**WHAT YOU NEED TO DO:**
Change "decimals" to "decimal places" and write out all of the lines below again, leaving everything else as it is. Omit the pictures from your answer.

**SUPPLIED DATA:**
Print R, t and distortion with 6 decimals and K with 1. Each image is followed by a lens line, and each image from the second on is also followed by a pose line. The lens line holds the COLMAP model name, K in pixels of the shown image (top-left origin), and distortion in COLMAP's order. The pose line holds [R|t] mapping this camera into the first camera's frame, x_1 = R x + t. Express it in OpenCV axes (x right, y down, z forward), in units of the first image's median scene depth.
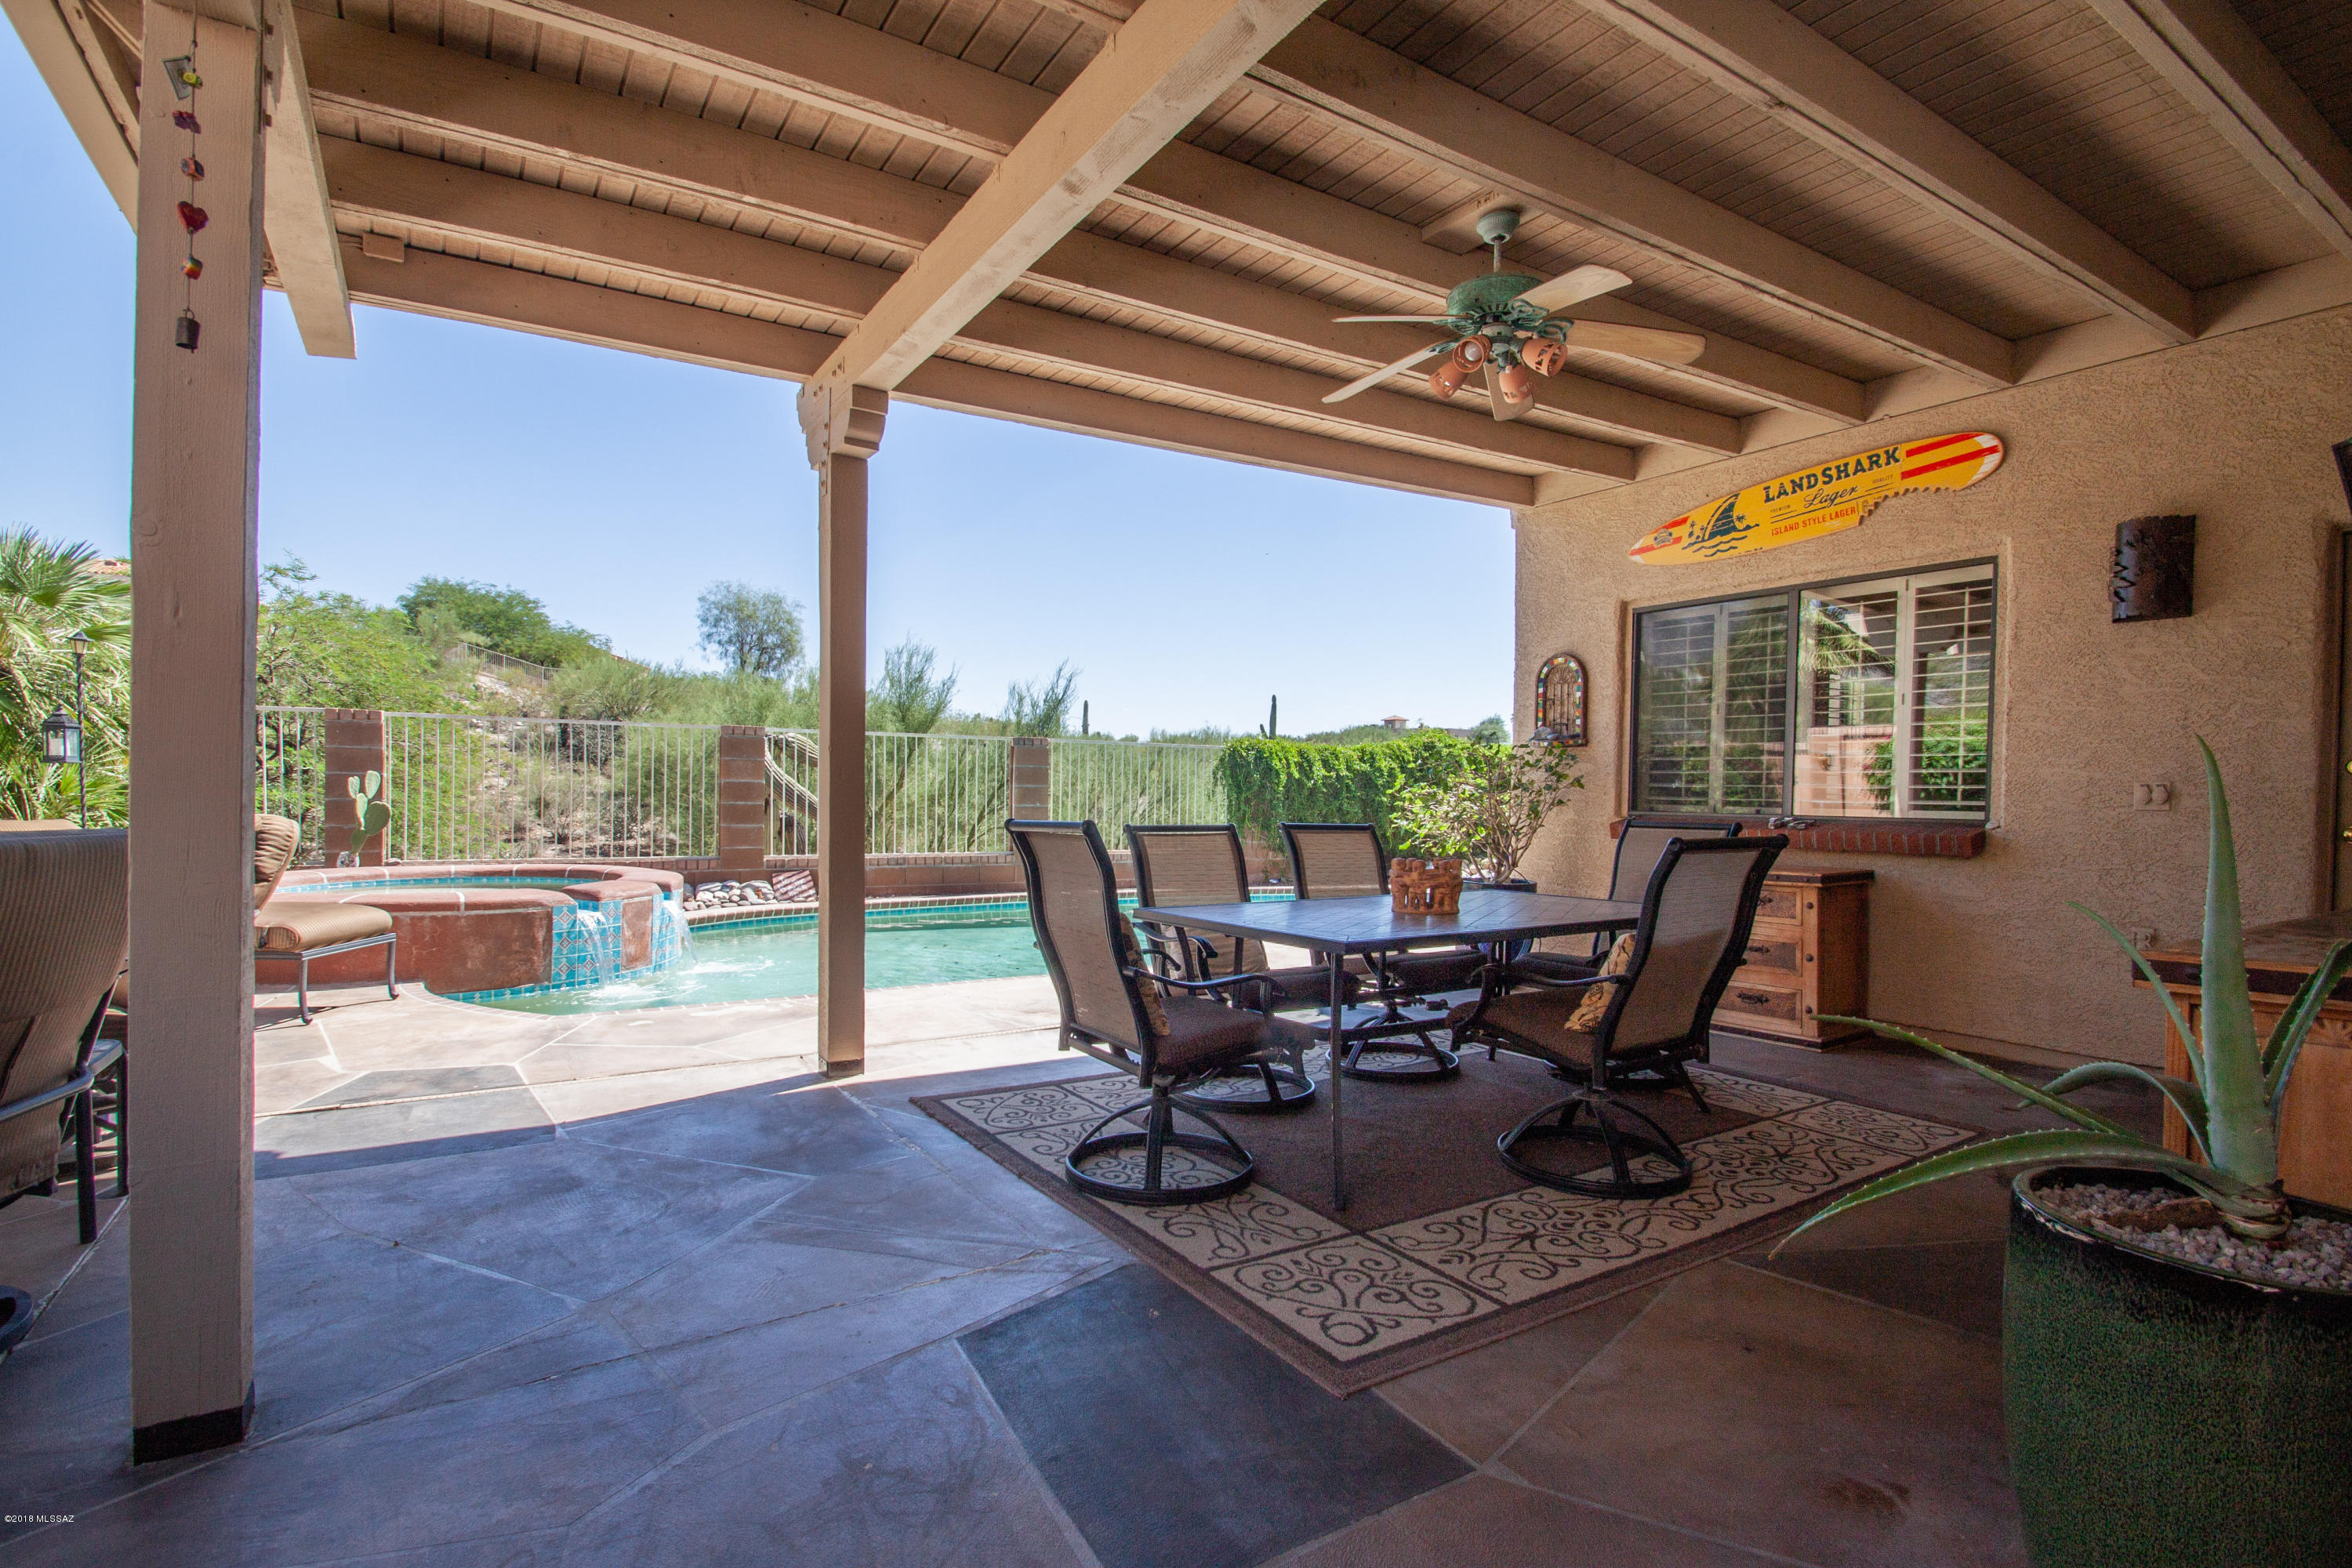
lens RADIAL K [[1108.2, 0, 1160.1], [0, 1108.2, 798.9], [0, 0, 1]] dist [0.015868, -0.013393]
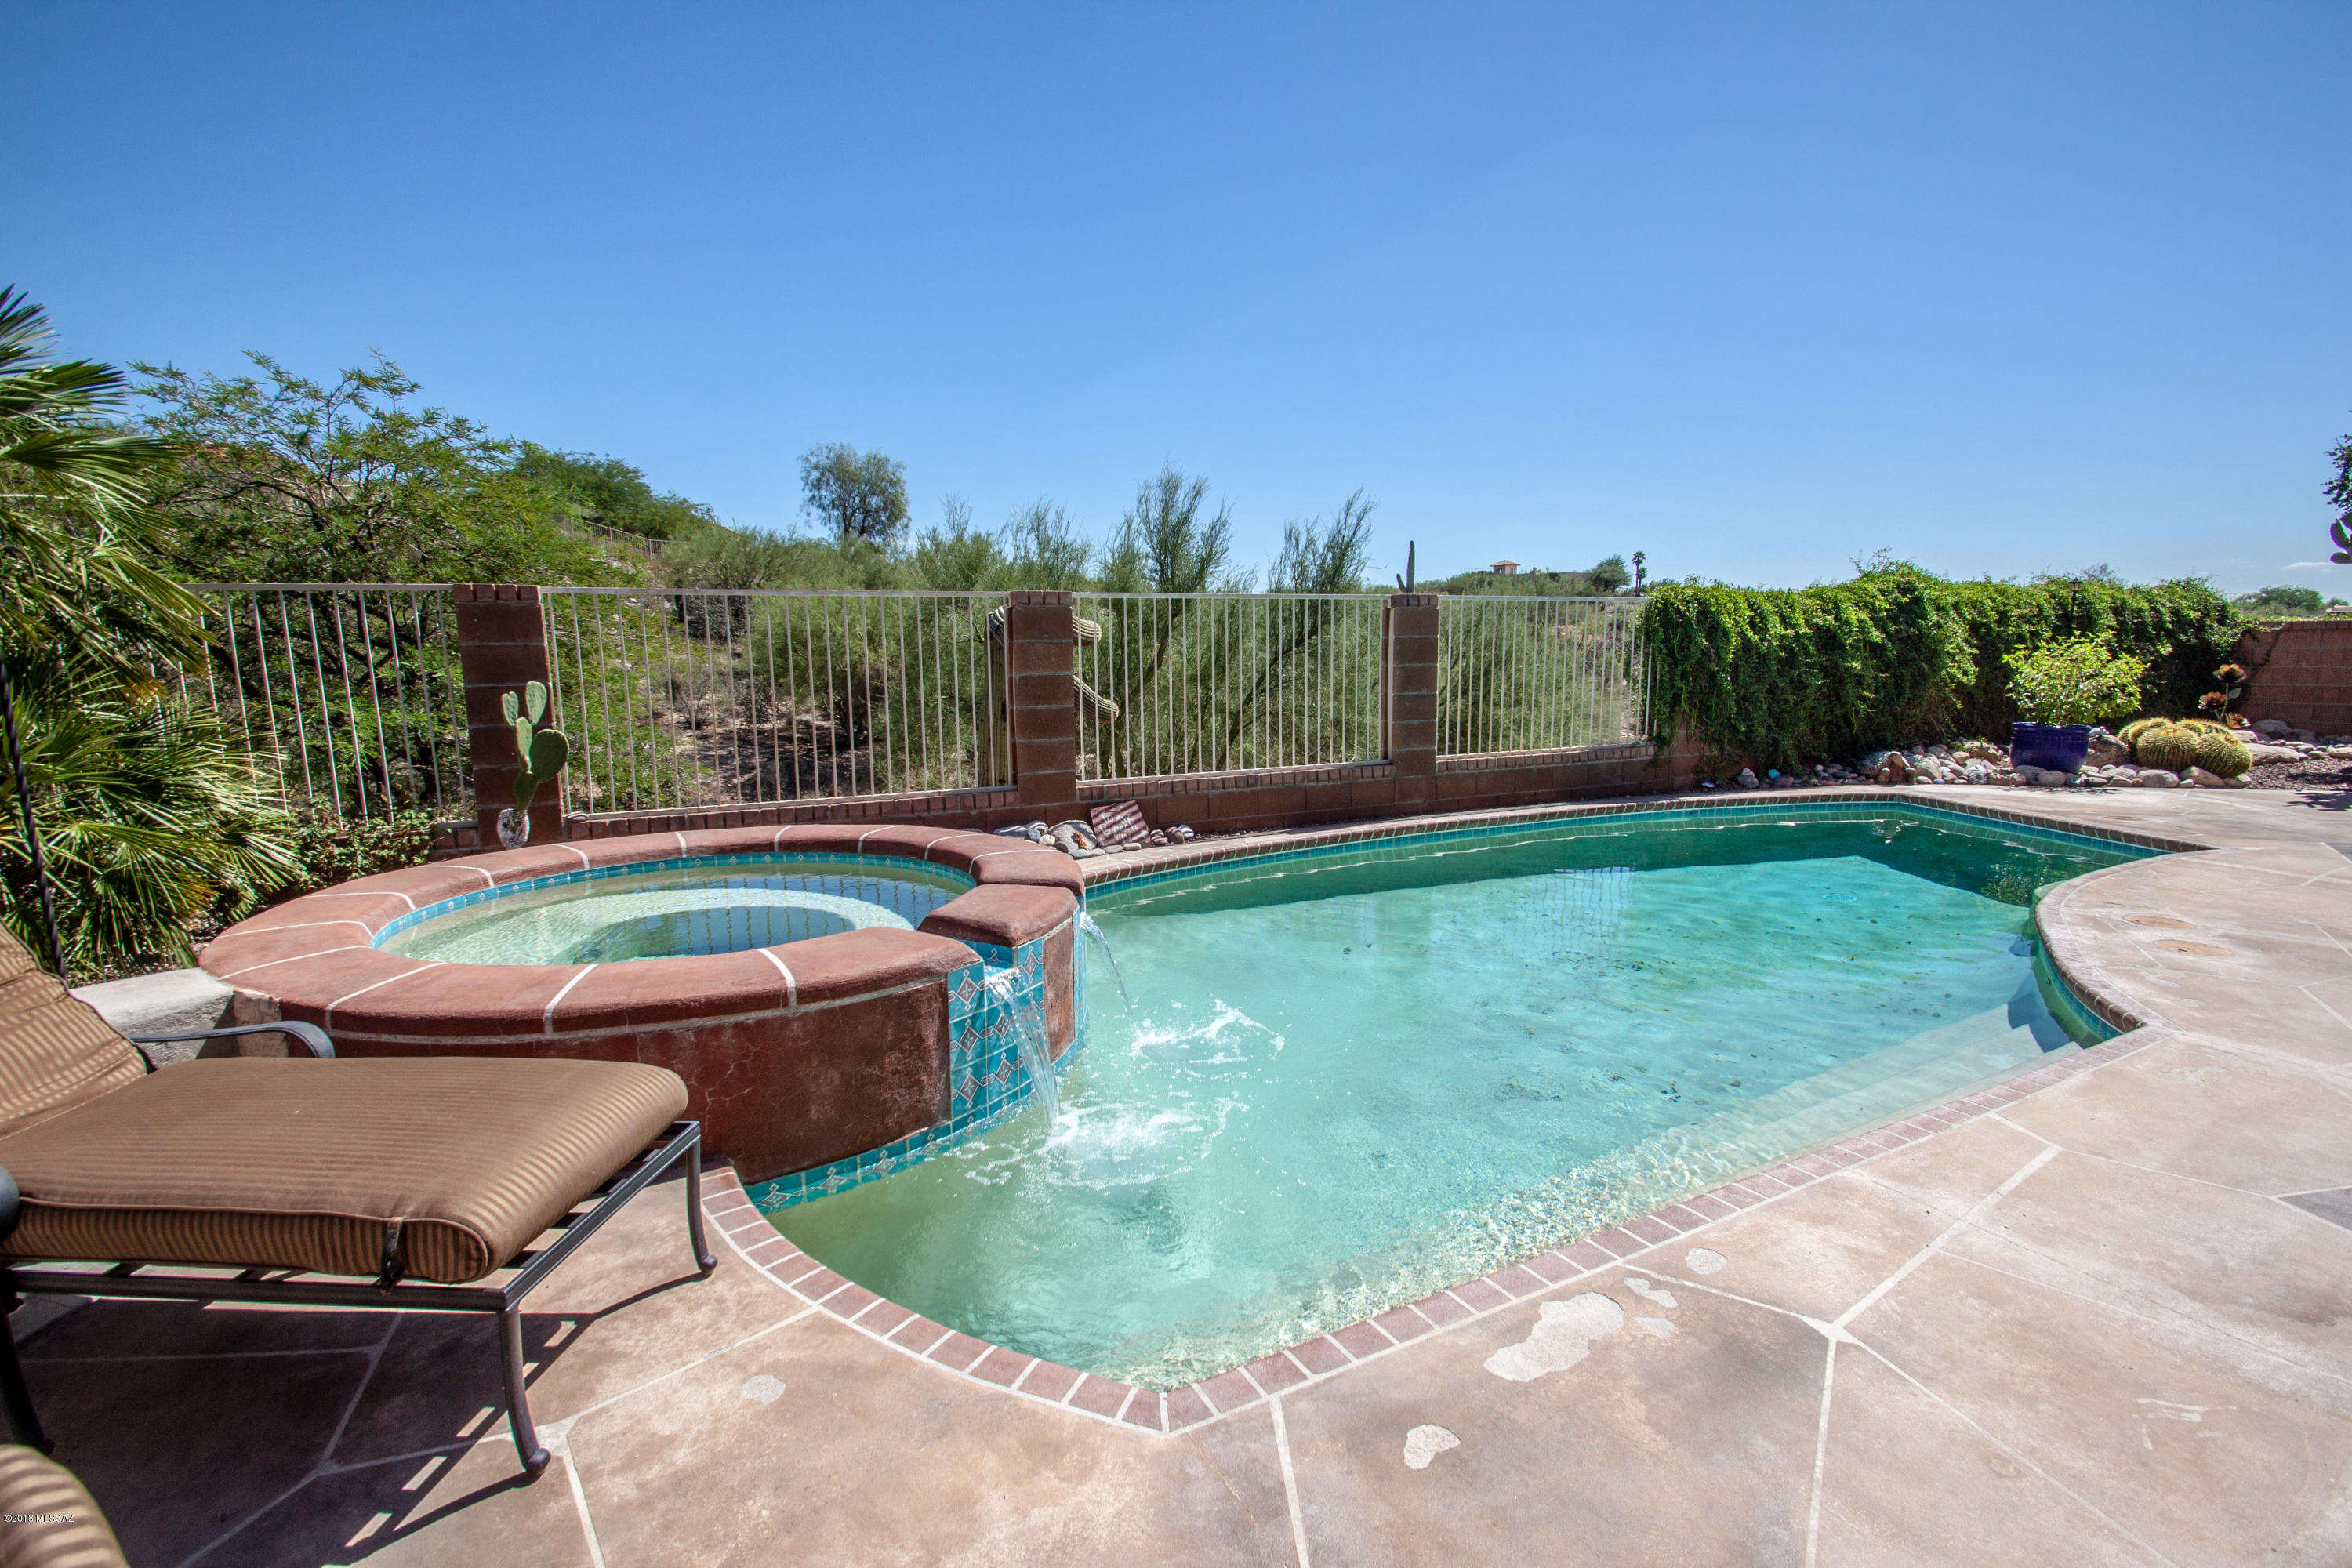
lens RADIAL K [[1108.2, 0, 1160.1], [0, 1108.2, 798.9], [0, 0, 1]] dist [0.015868, -0.013393]
pose [[0.996624, -0.019423, -0.079766, -0.192200], [0.029373, 0.991655, 0.125531, -0.017729], [0.076662, -0.127450, 0.988878, 0.248291]]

**SOLUTION BELOW:**
Print R, t and distortion with 6 decimal places and K with 1. Each image is followed by a lens line, and each image from the second on is also followed by a pose line. The lens line holds the COLMAP model name, K in pixels of the shown image (top-left origin), and distortion in COLMAP's order. The pose line holds [R|t] mapping this camera into the first camera's frame, x_1 = R x + t. Express it in OpenCV axes (x right, y down, z forward), in units of the first image's median scene depth.
lens RADIAL K [[1108.2, 0, 1160.1], [0, 1108.2, 798.9], [0, 0, 1]] dist [0.015868, -0.013393]
lens RADIAL K [[1108.2, 0, 1160.1], [0, 1108.2, 798.9], [0, 0, 1]] dist [0.015868, -0.013393]
pose [[0.996624, -0.019423, -0.079766, -0.192200], [0.029373, 0.991655, 0.125531, -0.017729], [0.076662, -0.127450, 0.988878, 0.248291]]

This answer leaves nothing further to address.